6-Pfünder-Feldkanone C/64 | |
---|---|
Allgemeine Angaben | |
Militärische Bezeichnung: | 6-Pfünder-Feldgeschütz C/64 |
Waffenkategorie: | Feldkanone |
Technische Daten |
1871 wurde im Rahmen einer Neuorganisation die Typenbezeichnung geändert in 9 cm Stahlkanone mit Keilverschluß C/64.[1]
Geschichte
Mit der Baureihe C/61, zu der auch eine 6-Pfünder-Feldkanone gehörte, begann um 1859 in Preußen das Zeitalter der gezogenen Hinterladergeschütze.
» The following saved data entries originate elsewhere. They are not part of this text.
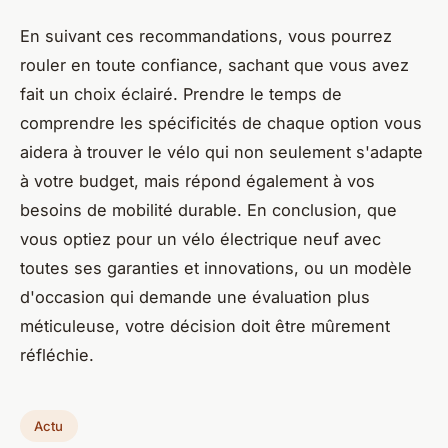
En suivant ces recommandations, vous pourrez
rouler en toute confiance, sachant que vous avez
fait un choix éclairé. Prendre le temps de
comprendre les spécificités de chaque option vous
aidera à trouver le vélo qui non seulement s'adapte
à votre budget, mais répond également à vos
besoins de mobilité durable. En conclusion, que
vous optiez pour un vélo électrique neuf avec
toutes ses garanties et innovations, ou un modèle
d'occasion qui demande une évaluation plus
méticuleuse, votre décision doit être mûrement
réfléchie.
Actu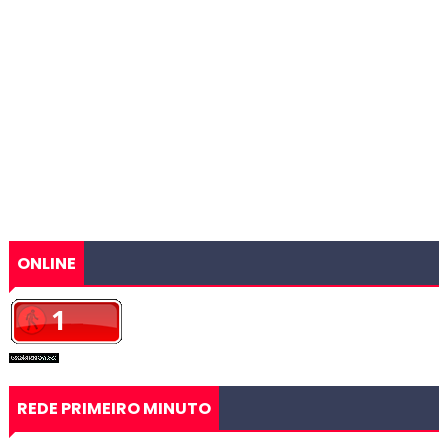
ONLINE
REDE PRIMEIRO MINUTO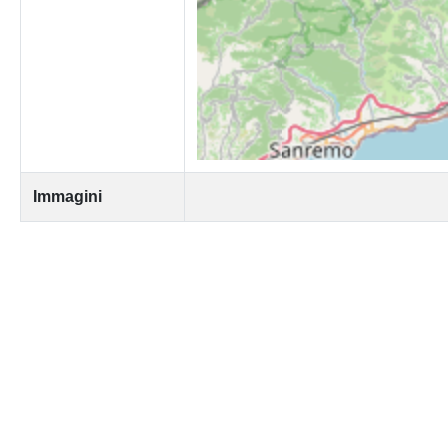
Immagini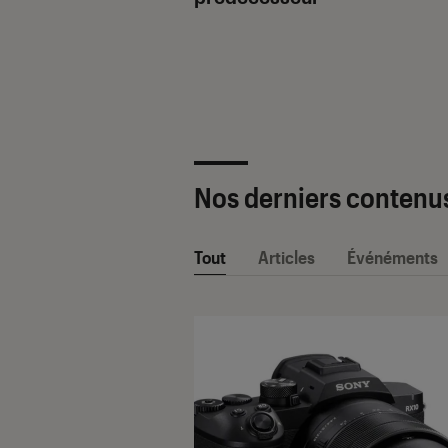
ètre SAV Fnac-
 2025 !
Nos derniers contenu
Tout
Articles
Événéments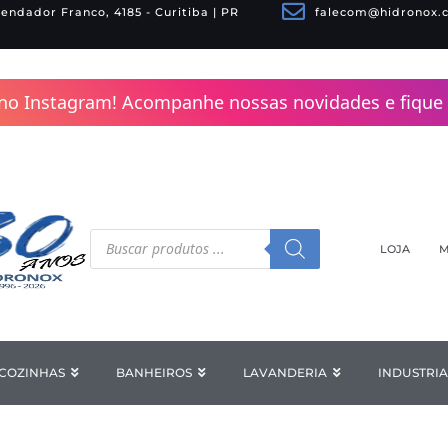
endador Franco, 4185 - Curitiba | PR
falecom@hidronox.
no Instagram! Acompanhe nossas novidades e fique 
Pesquisar
produtos
LOJA
M
COZINHAS
Open COZINHAS
BANHEIROS
Open BANHEIROS
LAVANDERIA
Open LAV
INDUSTRIA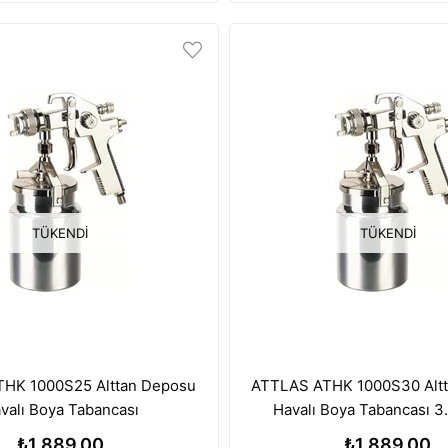
TÜKENDI
TÜKENDI
HK 1000S25 Alttan Deposu
ATTLAS ATHK 1000S30 Alt
valı Boya Tabancası
Havalı Boya Tabancası 3
₺1.889,00
₺1.889,00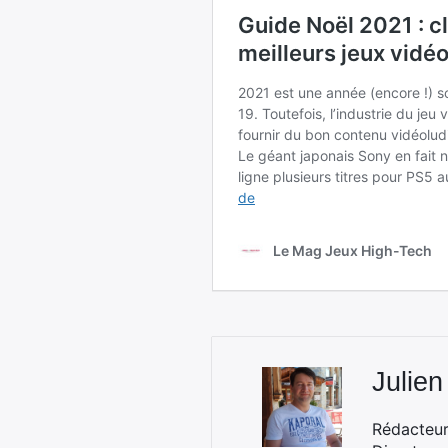
Julien
Rédacteur 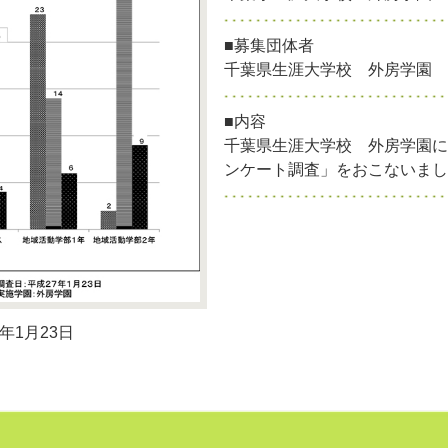
■募集団体者
千葉県生涯大学校 外房学園
■内容
千葉県生涯大学校 外房学園に
ンケート調査」をおこないまし
年1月23日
Die Geschütze dieser Baureihe waren alle noch mit dem Wahrendorff’schen Kolbenverschluss ausgerüstet, zu dessen Bedienung zwei Soldaten erforderlich waren. Um 1862 wurden dann in Preußen die ersten Geschütze, hier der 12- und 24-Pfünder der Festungs- und Belagerungsartillerie, erstmals mit einem Keilverschluss ausgerüstet, zu dessen Bedienung nur noch ein Soldat erforderlich war. Bei der Konstruktion der 4-Pfünder-Feldkanone C/64 wurde dieses Prinzip erstmals auf die Feldartillerie übertragen. Gleichzeitig wurden mit dem 4-Pfünder auch neue Lafetten und Protzen eingeführt, die dem Geschütz eine möglichst große Treffgenauigkeit, Leichtigkeit der Bedienung und Manövrierfähigkeit geben sollten. Auf Grund dieser Überlegungen, welche die Artillerie-Prüfungs-Kommission (AKP) hierfür angestellt hatte, erschien es sinnvoll, auch diese auf einen neuen 6-Pfünder zu übertragen.[2] Nach der Misere 1866 mit den gezogenen gussstählernen Feldgeschützen, die mit dem Wesener’schen Keilverschluss ausgerüstet waren, wurde die Fertigung diese Geschütztypes eingestellt. Die vorhandenen Geschütze wurden an die Festungsartillerie abgegeben. Die bereits vorhandenen weiteren Rohrrohlinge C/64 mit 4-kantigem Bodenstück wurden mit dem Wahrendorff’schen Kolbenverschluss fertiggestellt.[3] Diese Geschütze wurden mit der Typenbezeichnung gezog. Gußstahl 6pfdr. mit Kolbenverschluß, abgeschmiedet für Keilverschluß in Dienst gestellt. 1871 erfolgte eine Umbenennung in 9 cm Stahl-Kanone mit Kolbenverschluß (Vierkant).[4]
Technik
Neben der bereits oben angesprochenen Neukonstruktion der Lafetten und Protzen, welche bereits eine Gewichtsreduzierung von 136 Pfund ergaben[5], wurde auch die Rohrkonstruktion des 4-Pfünders auf den 6-Pfünder übertragen. Da bei diesem Modell gleichfalls ein Keilverschluss zum Einsatz kommen sollte, musste das Bodenstück zur besseren Einbringung des Keilloches vierkantig gestaltet werden. Zur Verwendung kam dann der sogenannte „Wesener’sche Keilverschluss“, der mit dem Keilverschluss der 4-Pfünder-Feldkanone C/64 konstruktiv identisch war. Auch dieser Verschluss war mit der Kupferliderung ausgestattet. Nach 1866 wurde diese Ausführung nicht mehr gefertigt und man ging wieder zum Wahrendoff’schen Kolbenverschluss über. Dieser unterschied sich jedoch von der Ausführung C/61 in der Form, dass jetzt das Endstück des Verschlusskolbens als glatter Zapfen mit einem Querloch, in das ein sogenannter „Splintkeit“ eingesteckt werden konnte, ausgebildet war. Außerdem wurde an dem bei geschlossenem Verschluss rechts stehenden Kurbelarm eine Kugel angebracht, die das selbsttätige Lösen des Verschlusses verhindern sollte. Bei dieser Ausführung mussten zur Liderung wieder Pressspanscheiben verwendet werden, welche nicht mit der Kartusche verbunden waren. Diese mussten im Gegensatz zum 4-Pfünder separat eingelegt werden. Gleichfalls wurde das Zugsystem umgestaltet.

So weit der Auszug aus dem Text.